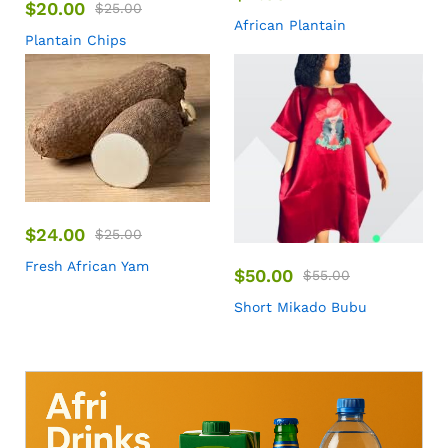
$
20.00
$
25.00
African Plantain
Plantain Chips
$
24.00
$
25.00
Fresh African Yam
$
50.00
$
55.00
Short Mikado Bubu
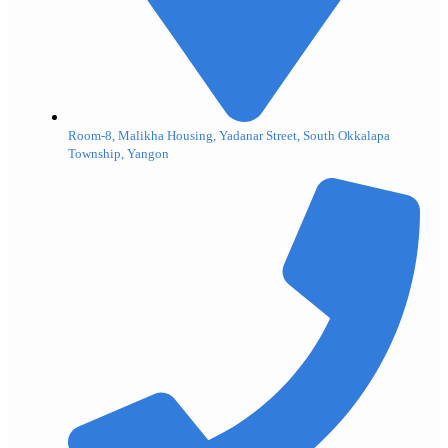
Room-8, Malikha Housing, Yadanar Street, South Okkalapa
Township, Yangon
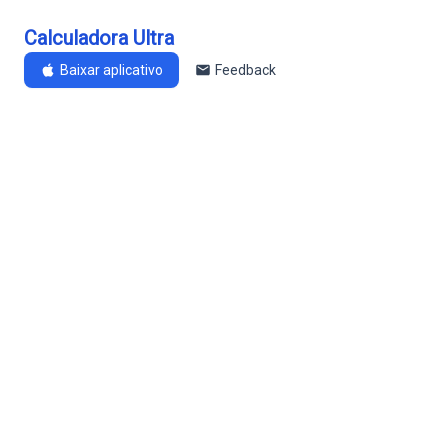
Calculadora Ultra
Baixar aplicativo
Feedback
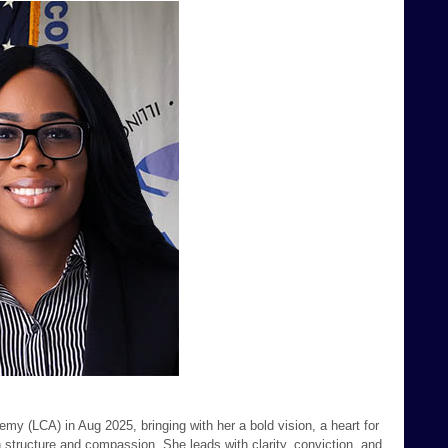
y (LCA) in Aug 2025, bringing with her a bold vision, a heart for
h structure and compassion. She leads with clarity, conviction, and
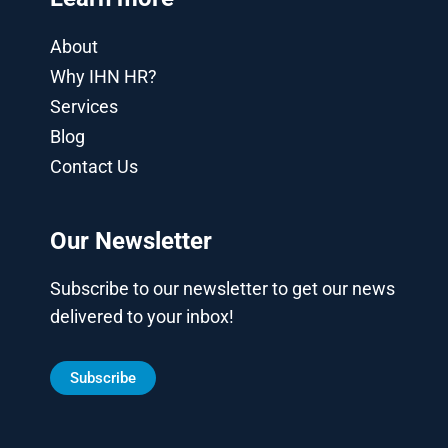
About
Why IHN HR?
Services
Blog
Contact Us
Our Newsletter
Subscribe to our newsletter to get our news
delivered to your inbox!
Subscribe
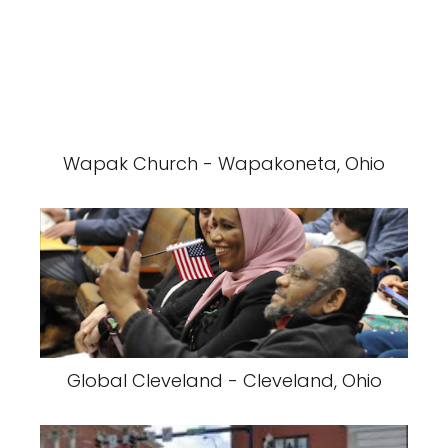
Wapak Church - Wapakoneta, Ohio
Global Cleveland - Cleveland, Ohio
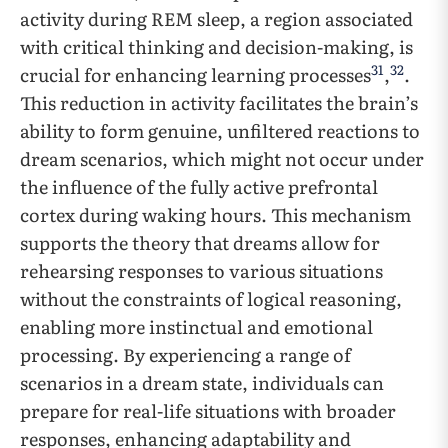
activity during REM sleep, a region associated
with critical thinking and decision-making, is
31
32
crucial for enhancing learning processes
,
.
This reduction in activity facilitates the brain’s
ability to form genuine, unfiltered reactions to
dream scenarios, which might not occur under
the influence of the fully active prefrontal
cortex during waking hours. This mechanism
supports the theory that dreams allow for
rehearsing responses to various situations
without the constraints of logical reasoning,
enabling more instinctual and emotional
processing. By experiencing a range of
scenarios in a dream state, individuals can
prepare for real-life situations with broader
responses, enhancing adaptability and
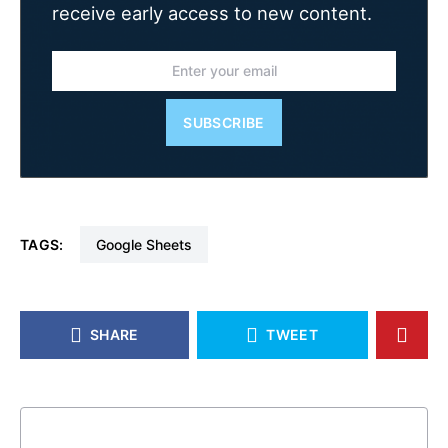
receive early access to new content.
SUBSCRIBE
TAGS:
Google Sheets
SHARE
TWEET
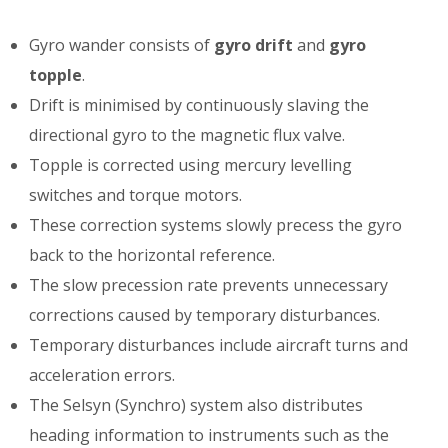
Gyro wander consists of
gyro drift
and
gyro
topple
.
Drift is minimised by continuously slaving the
directional gyro to the magnetic flux valve.
Topple is corrected using mercury levelling
switches and torque motors.
These correction systems slowly precess the gyro
back to the horizontal reference.
The slow precession rate prevents unnecessary
corrections caused by temporary disturbances.
Temporary disturbances include aircraft turns and
acceleration errors.
The Selsyn (Synchro) system also distributes
heading information to instruments such as the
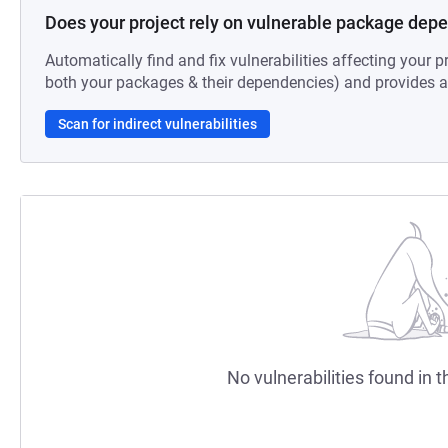
Does your project rely on vulnerable package dep
Automatically find and fix vulnerabilities affecting your pr
both your packages & their dependencies) and provides au
Scan for indirect vulnerabilities
No vulnerabilities found in t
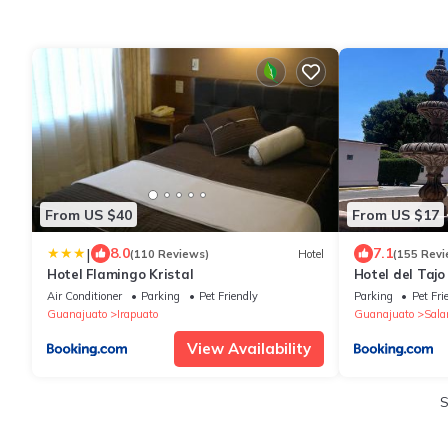
From US $40
From US $17
|
8.0
7.1
(110 Reviews)
Hotel
(155 Revi
Hotel Flamingo Kristal
Hotel del Tajo
Air Conditioner
Parking
Pet Friendly
Parking
Pet Fri
Guanajuato
Irapuato
Guanajuato
Sal
View Availability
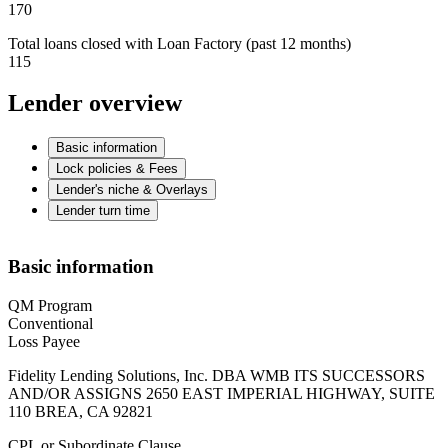
170
Total loans closed with Loan Factory (past 12 months)
115
Lender overview
Basic information
Lock policies & Fees
Lender's niche & Overlays
Lender turn time
Basic information
QM Program
Conventional
Loss Payee
Fidelity Lending Solutions, Inc. DBA WMB ITS SUCCESSORS
AND/OR ASSIGNS 2650 EAST IMPERIAL HIGHWAY, SUITE
110 BREA, CA 92821
CPL or Subordinate Clause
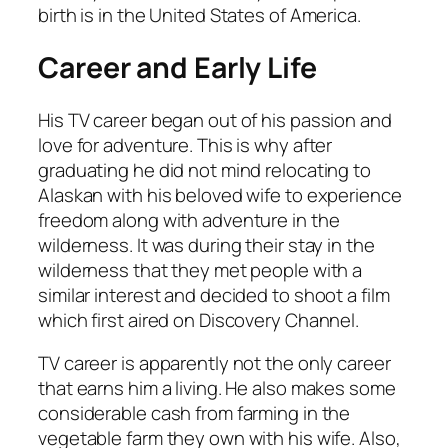
birth is in the United States of America.
Career and Early Life
His TV career began out of his passion and
love for adventure. This is why after
graduating he did not mind relocating to
Alaskan with his beloved wife to experience
freedom along with adventure in the
wilderness. It was during their stay in the
wilderness that they met people with a
similar interest and decided to shoot a film
which first aired on Discovery Channel.
TV career is apparently not the only career
that earns him a living. He also makes some
considerable cash from farming in the
vegetable farm they own with his wife. Also,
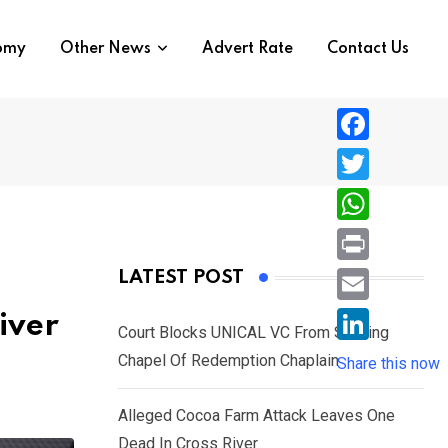
nomy
Other News
Advert Rate
Contact Us
F
a
T
c
w
W
e
i
h
P
LATEST POST
b
t
a
r
o
E
iver
t
t
Court Blocks UNICAL VC From Sacking
i
o
m
e
L
Chapel Of Redemption Chaplain
s
Share this now
n
k
a
r
i
A
t
i
Alleged Cocoa Farm Attack Leaves One
n
p
l
Dead In Cross River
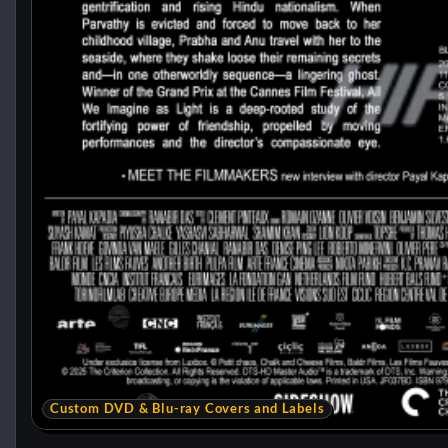
Custom DVD & Blu-ray Covers and Labels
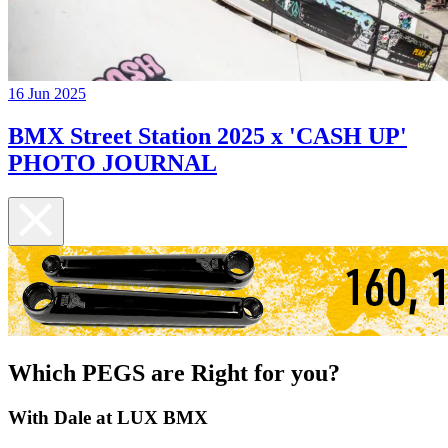
16 Jun 2025
BMX Street Station 2025 x 'CASH UP'
PHOTO JOURNAL
Which PEGS are Right for you?
With Dale at LUX BMX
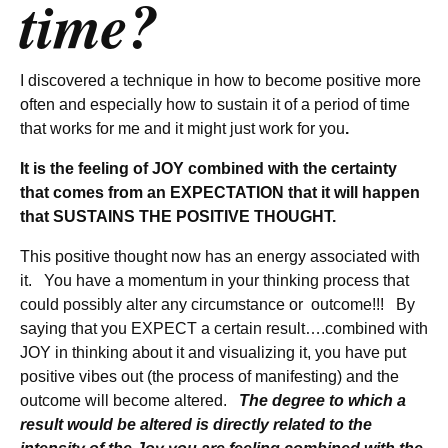
time?
I discovered a technique in how to become positive more
often and especially how to sustain it of a period of time
that works for me and it might just work for you
.
It is the feeling of JOY combined with the certainty
that comes from an EXPECTATION that it will happen
that SUSTAINS THE POSITIVE THOUGHT.
This positive thought now has an energy associated with
it. You have a momentum in your thinking process that
could possibly alter any circumstance or outcome!!! By
saying that you EXPECT a certain result….combined with
JOY in thinking about it and visualizing it, you have put
positive vibes out (the process of manifesting) and the
outcome will become altered.
The degree to which a
result would be altered is directly related to the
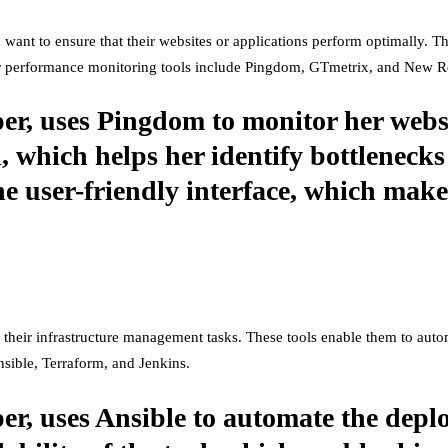
 want to ensure that their websites or applications perform optimally. 
ar performance monitoring tools include Pingdom, GTmetrix, and New Re
er, uses Pingdom to monitor her websi
l, which helps her identify bottlenecks
he user-friendly interface, which makes
their infrastructure management tasks. These tools enable them to auto
sible, Terraform, and Jenkins.
er, uses Ansible to automate the depl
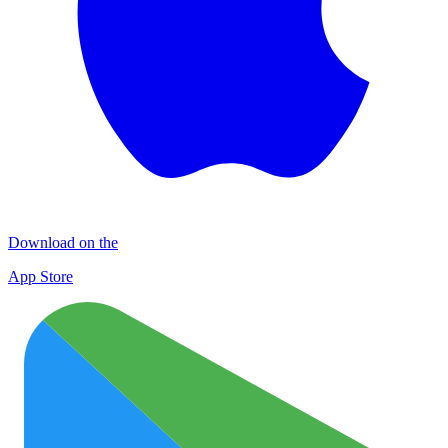
Download on the
App Store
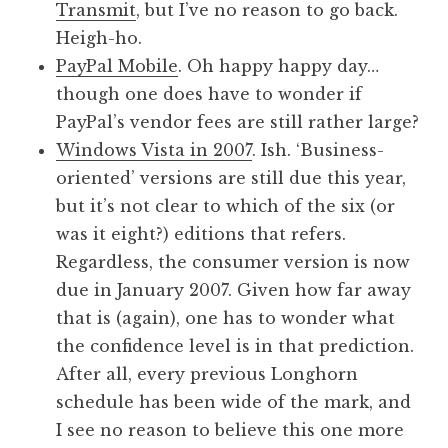
Transmit
, but I’ve no reason to go back.
Heigh-ho.
PayPal Mobile
. Oh happy happy day…
though one does have to wonder if
PayPal’s vendor fees are still rather large?
Windows Vista in 2007
. Ish. ‘Business-
oriented’ versions are still due this year,
but it’s not clear to which of the six (or
was it eight?) editions that refers.
Regardless, the consumer version is now
due in January 2007. Given how far away
that is (again), one has to wonder what
the confidence level is in that prediction.
After all, every previous Longhorn
schedule has been wide of the mark, and
I see no reason to believe this one more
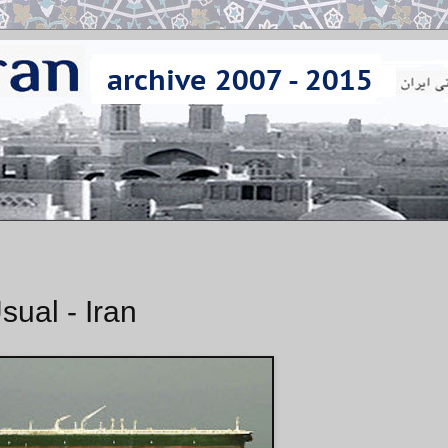
sual - Iran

_____

Update the text of every entry by replacing "Ohio" with "Indiana" and keeping every other line unchanged. Leave the pictures out of your answer.

$
20.00
$
25.00
African Plantain
Plantain Chips
$
24.00
$
25.00
Fresh African Yam
$
50.00
$
55.00
Short Mikado Bubu
Room-8, Malikha Housing, Yadanar Street, South Okkalapa
Township, Yangon
Calculadora Ultra
Baixar aplicativo
Feedback
y (LCA) in Aug 2025, bringing with her a bold vision, a heart for
h structure and compassion. She leads with clarity, conviction, and
About
Why IHN HR?
Services
Blog
Contact Us
Our Newsletter
Subscribe to our newsletter to get our news
delivered to your inbox!
Subscribe
Wapak Church - Wapakoneta, Indiana
Global Cleveland - Cleveland, Indiana
activity during REM sleep, a region associated
with critical thinking and decision-making, is
31
32
crucial for enhancing learning processes
,
.
This reduction in activity facilitates the brain’s
ability to form genuine, unfiltered reactions to
dream scenarios, which might not occur under
the influence of the fully active prefrontal
cortex during waking hours. This mechanism
supports the theory that dreams allow for
rehearsing responses to various situations
without the constraints of logical reasoning,
enabling more instinctual and emotional
processing. By experiencing a range of
scenarios in a dream state, individuals can
prepare for real-life situations with broader
responses, enhancing adaptability and
receive early access to new content.
SUBSCRIBE
TAGS:
Google Sheets
SHARE
TWEET
Gyro wander consists of
gyro drift
and
gyro
topple
.
Drift is minimised by continuously slaving the
directional gyro to the magnetic flux valve.
Topple is corrected using mercury levelling
switches and torque motors.
These correction systems slowly precess the gyro
back to the horizontal reference.
The slow precession rate prevents unnecessary
corrections caused by temporary disturbances.
Temporary disturbances include aircraft turns and
acceleration errors.
The Selsyn (Synchro) system also distributes
heading information to instruments such as the
Does your project rely on vulnerable package dep
Automatically find and fix vulnerabilities affecting your pr
both your packages & their dependencies) and provides au
Scan for indirect vulnerabilities
No vulnerabilities found in t
From US $40
From US $17
|
8.0
7.1
(110 Reviews)
Hotel
(155 Revi
Hotel Flamingo Kristal
Hotel del Tajo
Air Conditioner
Parking
Pet Friendly
Parking
Pet Fri
Guanajuato
Irapuato
Guanajuato
Sal
View Availability
170
Total loans closed with Loan Factory (past 12 months)
115
Lender overview
Basic information
Lock policies & Fees
Lender's niche & Overlays
Lender turn time
Basic information
QM Program
Conventional
Loss Payee
Fidelity Lending Solutions, Inc. DBA WMB ITS SUCCESSORS
AND/OR ASSIGNS 2650 EAST IMPERIAL HIGHWAY, SUITE
110 BREA, CA 92821
CPL or Subordinate Clause
birth is in the United States of America.
Career and Early Life
His TV career began out of his passion and
love for adventure. This is why after
graduating he did not mind relocating to
Alaskan with his beloved wife to experience
freedom along with adventure in the
wilderness. It was during their stay in the
wilderness that they met people with a
similar interest and decided to shoot a film
which first aired on Discovery Channel.
TV career is apparently not the only career
that earns him a living. He also makes some
considerable cash from farming in the
vegetable farm they own with his wife. Also,
nomy
Other News
Advert Rate
Contact Us
F
a
T
c
w
W
e
i
h
P
LATEST POST
b
t
a
r
o
E
iver
t
t
Court Blocks UNICAL VC From Sacking
i
o
m
e
L
Chapel Of Redemption Chaplain
s
Share this now
n
k
a
r
i
A
t
i
Alleged Cocoa Farm Attack Leaves One
n
p
l
Dead In Cross River
Custom DVD & Blu-ray Covers and Labels
16 Jun 2025
BMX Street Station 2025 x 'CASH UP'
PHOTO JOURNAL
Which PEGS are Right for you?
With Dale at LUX BMX
time?
I discovered a technique in how to become positive more
often and especially how to sustain it of a period of time
that works for me and it might just work for you
.
It is the feeling of JOY combined with the certainty
that comes from an EXPECTATION that it will happen
that SUSTAINS THE POSITIVE THOUGHT.
This positive thought now has an energy associated with
it. You have a momentum in your thinking process that
could possibly alter any circumstance or outcome!!! By
saying that you EXPECT a certain result….combined with
JOY in thinking about it and visualizing it, you have put
positive vibes out (the process of manifesting) and the
outcome will become altered.
The degree to which a
result would be altered is directly related to the
 want to ensure that their websites or applications perform optimally. 
ar performance monitoring tools include Pingdom, GTmetrix, and New Re
er, uses Pingdom to monitor her websi
l, which helps her identify bottlenecks
he user-friendly interface, which makes
their infrastructure management tasks. These tools enable them to auto
sible, Terraform, and Jenkins.
er, uses Ansible to automate the depl
Download on the
App Store
Transmit
, but I’ve no reason to go back.
Heigh-ho.
PayPal Mobile
. Oh happy happy day…
though one does have to wonder if
PayPal’s vendor fees are still rather large?
Windows Vista in 2007
. Ish. ‘Business-
oriented’ versions are still due this year,
but it’s not clear to which of the six (or
was it eight?) editions that refers.
Regardless, the consumer version is now
due in January 2007. Given how far away
that is (again), one has to wonder what
the confidence level is in that prediction.
After all, every previous Longhorn
schedule has been wide of the mark, and
I see no reason to believe this one more
sual - Iran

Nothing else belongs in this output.